Texto proporcionado
□ □ □ □ □ □ □
El gran secreto de Victoria Finlay que subyace en la lectura de Color es su generosa capacidad de escucha. Es lo que hace posible este texto y lo que lo hace especial. Finlay no viaja por el mundo tan solo visitando museos y hablando con sus directores, ni tampoco echando mano de la guía de Historia del Arte local. Su secreto, nada oculto, sale a la luz en la forma en la que pone por escrito los detalles que comparten con ella las artesanas de un mercado, la manera en la que es invitada al cobertizo de una pintora balinesa, o acepta inesperadas invitaciones de desconocidos que la llevan un poco más cerca del ansiado rojo cochinilla, el secreto más lucrativo durante siglos del imperio español.
□ □ □ □ □ □ □
Datos recopilados

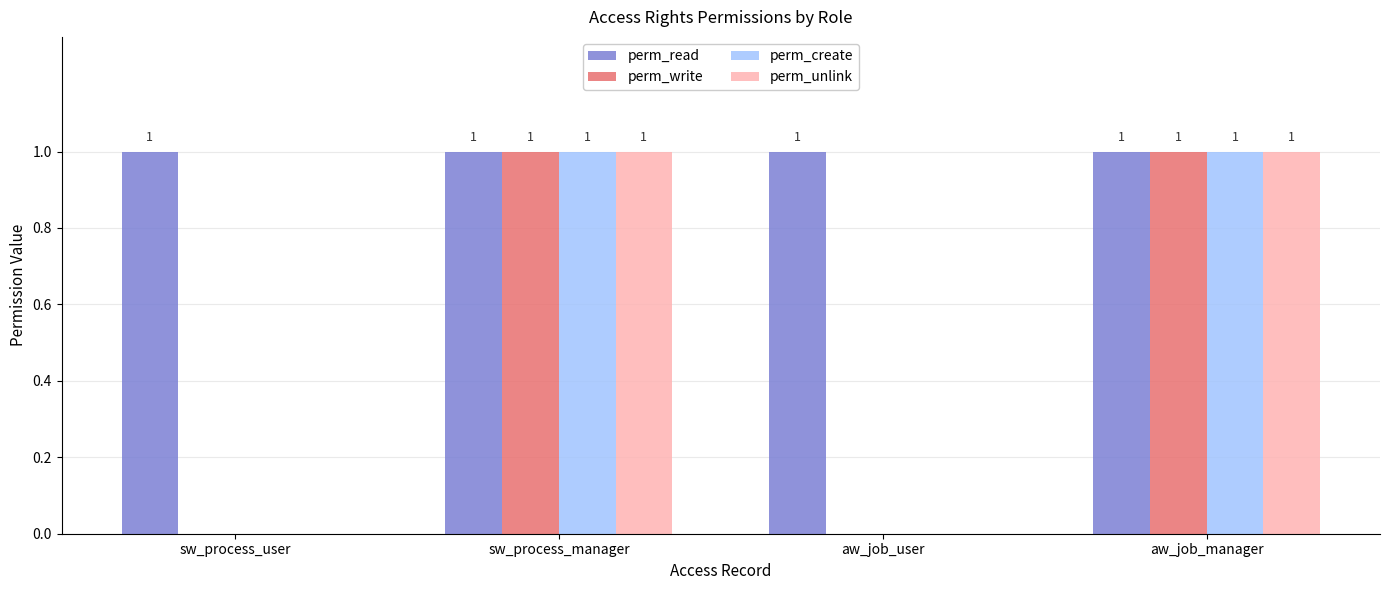

Is the value of perm_create at aw_job_user greater than the value of perm_unlink at aw_job_manager?

No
□ □ □ □ □ □ □
Tareas requeridas
• A. Devuelve sin cambios el fragmento del texto sobre el libro Color que empieza con "El gran secreto" y sigue hasta "del imperio español.".
• B. Prolonga el texto sobre el libro Color a partir de su última oración.

Respuestas
• A.
El gran secreto de Victoria Finlay que subyace en la lectura de Color es su generosa capacidad de escucha. Es lo que hace posible este texto y lo que lo hace especial. Finlay no viaja por el mundo tan solo visitando museos y hablando con sus directores, ni tampoco echando mano de la guía de Historia del Arte local. Su secreto, nada oculto, sale a la luz en la forma en la que pone por escrito los detalles que comparten con ella las artesanas de un mercado, la manera en la que es invitada al cobertizo de una pintora balinesa, o acepta inesperadas invitaciones de desconocidos que la llevan un poco más cerca del ansiado rojo cochinilla, el secreto más lucrativo durante siglos del imperio español.

• B.
Una de las preguntas que se había anotado para responder en Color era conocer el secreto del verde miso yao. Un color que “solo podía ser visto por emperadores o miembros de la familia real China”. Finlay reconoce que nadie sabía qué color era exactamente hasta que en los años 80 se descubrió una documento que recogía sus ingredientes. Ella pudo apreciarlo en un museo, entre otros objetos de oro y tesoros imperiales. “Era diferente a como lo había imaginado. Un verde sucio y amarronado, como una hoja oscura. Me sentí un poco decepcionada. Entonces, con ayuda del traductor, quise preguntarle su opinión a la única persona que lo veía todos los días, el guardia de seguridad de la sala, y me confesó que al principio le parecía aburrido y que prefería el oro, pero que había pasado a ser lo único que le interesaba porque le recordaba a la naturaleza, a las cosas reales”, cuenta Finlay. “Entonces me di cuenta de que el emperador lo tenía todo, todo lo brillante, lo fresco, el color amarillo, el rojo y, sin embargo, ansiaba lo único que no podían poseer, que era la naturaleza. Para descubrir esto lo único que puedes hacer es saber escuchar. Solo podemos ser buenas periodistas si sabemos escuchar, y yo espero ser una buena periodista”.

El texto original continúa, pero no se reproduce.